Сейчас, осенью, люди шли неторопливо, без шума. Тише стало на улице. Нет на дороге чужих машин — только свои.
— Здравствуй, Павлуня, милок! — улыбались бабушки у магазина.
Этим бабушкам можно улыбаться — они сделали свое: вырастили вместе с ребятами хорошую морковку на бедных песках. Теперь они пока отдыхают до весны.
А механизаторам забот не убавилось: ремонт, учеба, вывозка минералки да органики, тара, семена — да мало ли еще дел оставили на зиму, только-только успеть развернуться до весны.
Павлуне по душе осень: тишина приходит в деревню, и люди по-старинному здороваются с незнакомыми на улице, а со своими останавливаются прямо посередке:
— Как Миша? Что пишет?
И никому нет дела: а как живет на свете несчастный Павлуня?
Он добрел до нового дома. Посмотрел на Трофимовы окна.

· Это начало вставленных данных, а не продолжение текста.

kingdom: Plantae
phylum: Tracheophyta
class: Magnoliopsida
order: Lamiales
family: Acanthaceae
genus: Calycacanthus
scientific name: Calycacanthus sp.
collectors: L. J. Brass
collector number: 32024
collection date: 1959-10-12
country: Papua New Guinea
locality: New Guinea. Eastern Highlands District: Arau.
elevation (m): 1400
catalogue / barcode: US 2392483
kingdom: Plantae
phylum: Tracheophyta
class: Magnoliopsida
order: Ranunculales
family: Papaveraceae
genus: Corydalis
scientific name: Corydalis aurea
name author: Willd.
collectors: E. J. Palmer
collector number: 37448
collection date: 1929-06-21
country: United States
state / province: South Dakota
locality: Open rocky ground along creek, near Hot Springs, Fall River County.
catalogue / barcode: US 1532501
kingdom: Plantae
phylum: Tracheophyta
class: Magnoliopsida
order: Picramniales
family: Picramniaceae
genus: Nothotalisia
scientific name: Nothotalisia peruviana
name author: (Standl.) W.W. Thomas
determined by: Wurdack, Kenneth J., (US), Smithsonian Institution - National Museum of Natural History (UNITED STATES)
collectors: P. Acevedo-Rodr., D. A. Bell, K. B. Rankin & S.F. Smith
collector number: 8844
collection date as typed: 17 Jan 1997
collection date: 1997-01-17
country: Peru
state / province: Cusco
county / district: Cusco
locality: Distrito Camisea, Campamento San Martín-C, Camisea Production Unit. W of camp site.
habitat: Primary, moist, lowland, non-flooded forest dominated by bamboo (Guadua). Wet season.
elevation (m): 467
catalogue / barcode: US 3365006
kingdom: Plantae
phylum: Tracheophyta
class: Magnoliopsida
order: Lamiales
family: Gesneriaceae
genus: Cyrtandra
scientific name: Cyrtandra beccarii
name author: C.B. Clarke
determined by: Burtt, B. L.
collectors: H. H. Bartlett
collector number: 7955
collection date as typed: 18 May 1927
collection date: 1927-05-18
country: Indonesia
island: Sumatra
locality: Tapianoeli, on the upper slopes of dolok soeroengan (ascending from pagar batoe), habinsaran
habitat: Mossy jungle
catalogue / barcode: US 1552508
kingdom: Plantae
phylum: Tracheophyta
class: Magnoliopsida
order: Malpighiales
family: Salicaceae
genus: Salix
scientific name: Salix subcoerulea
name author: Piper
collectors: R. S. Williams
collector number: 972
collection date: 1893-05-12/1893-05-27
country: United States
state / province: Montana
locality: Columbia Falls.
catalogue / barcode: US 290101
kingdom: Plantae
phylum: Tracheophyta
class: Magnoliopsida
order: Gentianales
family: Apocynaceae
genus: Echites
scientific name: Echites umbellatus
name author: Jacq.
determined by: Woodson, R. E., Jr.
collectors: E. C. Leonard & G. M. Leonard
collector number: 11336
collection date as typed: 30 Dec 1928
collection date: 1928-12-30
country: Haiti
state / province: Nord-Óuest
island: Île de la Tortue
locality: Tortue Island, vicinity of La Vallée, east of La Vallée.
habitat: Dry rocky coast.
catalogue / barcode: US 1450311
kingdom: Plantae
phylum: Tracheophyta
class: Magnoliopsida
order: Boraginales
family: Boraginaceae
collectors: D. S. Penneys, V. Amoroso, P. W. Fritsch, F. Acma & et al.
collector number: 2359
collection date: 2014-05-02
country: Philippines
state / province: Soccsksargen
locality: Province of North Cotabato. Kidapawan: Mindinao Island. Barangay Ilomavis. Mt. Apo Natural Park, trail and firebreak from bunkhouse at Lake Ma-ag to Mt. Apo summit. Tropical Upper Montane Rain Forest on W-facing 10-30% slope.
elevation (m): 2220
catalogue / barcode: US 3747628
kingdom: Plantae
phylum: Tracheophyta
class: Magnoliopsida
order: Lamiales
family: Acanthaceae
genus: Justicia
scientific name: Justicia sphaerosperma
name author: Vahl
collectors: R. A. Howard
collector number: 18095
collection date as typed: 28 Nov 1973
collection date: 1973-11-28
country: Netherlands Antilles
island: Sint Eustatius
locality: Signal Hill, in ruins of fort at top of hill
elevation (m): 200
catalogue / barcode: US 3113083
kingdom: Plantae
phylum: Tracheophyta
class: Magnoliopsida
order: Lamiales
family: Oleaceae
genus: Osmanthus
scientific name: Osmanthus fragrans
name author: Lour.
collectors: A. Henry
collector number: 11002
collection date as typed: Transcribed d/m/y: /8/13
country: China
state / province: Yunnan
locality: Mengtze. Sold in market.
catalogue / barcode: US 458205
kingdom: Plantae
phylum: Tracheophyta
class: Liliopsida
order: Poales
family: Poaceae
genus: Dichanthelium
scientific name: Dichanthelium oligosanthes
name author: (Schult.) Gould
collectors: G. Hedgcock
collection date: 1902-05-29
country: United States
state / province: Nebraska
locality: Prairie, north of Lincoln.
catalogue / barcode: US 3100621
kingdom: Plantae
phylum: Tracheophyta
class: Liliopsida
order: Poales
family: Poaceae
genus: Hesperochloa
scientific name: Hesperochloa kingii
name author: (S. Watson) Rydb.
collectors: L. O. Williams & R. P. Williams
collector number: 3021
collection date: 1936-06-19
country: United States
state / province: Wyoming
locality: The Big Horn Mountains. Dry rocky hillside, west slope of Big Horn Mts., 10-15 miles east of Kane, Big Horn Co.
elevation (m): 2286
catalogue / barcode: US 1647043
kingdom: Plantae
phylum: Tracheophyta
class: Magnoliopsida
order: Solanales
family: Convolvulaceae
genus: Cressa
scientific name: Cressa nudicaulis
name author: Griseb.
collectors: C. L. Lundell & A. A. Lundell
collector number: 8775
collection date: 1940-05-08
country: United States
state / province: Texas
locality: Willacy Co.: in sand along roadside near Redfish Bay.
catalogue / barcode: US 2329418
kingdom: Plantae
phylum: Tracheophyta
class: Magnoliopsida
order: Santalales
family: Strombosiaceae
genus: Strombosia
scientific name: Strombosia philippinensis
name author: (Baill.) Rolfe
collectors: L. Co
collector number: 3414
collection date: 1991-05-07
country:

«Если что — к Боре иди, к Настасье Петровне», — сказал, прощаясь, Бабкин. Но Боря Байбара в командировке, а к Лешачихе он не пойдет — совестно. Да и с чем идти? Никакой беды не стряслось, только зеленая муть на душе.
Павлуня постоял у чужой двери, подумал и решил уже поворачивать оглобли, как вдруг скрипнули петли, и появился сам хозяин, сумрачный, черный.
— A-а, это ты, брат! Я думал — кошка. Проходи, проходи!
Павлуня, скинув сапоги у порога, в одних теплых носках прошагал в комнату, сел, убрав ноги под стул, подложив для мягкости руки под себя.
Трофим сглотнул какую-то таблетку, запил водой, Павлуня поморщился.
— Погодка-а, — подал парень слабый голос.
Трофим посмотрел на него и сердито пожаловался вдруг:
— Плохо мне, брат.
Павлуня понимающе кивал:
— И мне… очень…
— Давай тогда чаи гонять!
Чай взбодрил Павлуню, порозовел и Трофим, неотвязная боль вроде бы отпустила, дала вздохнуть. Он начал расспрашивать гостя про жизнь да заботы, а Павлуня тянул одно: тошно без Мишки, скучно.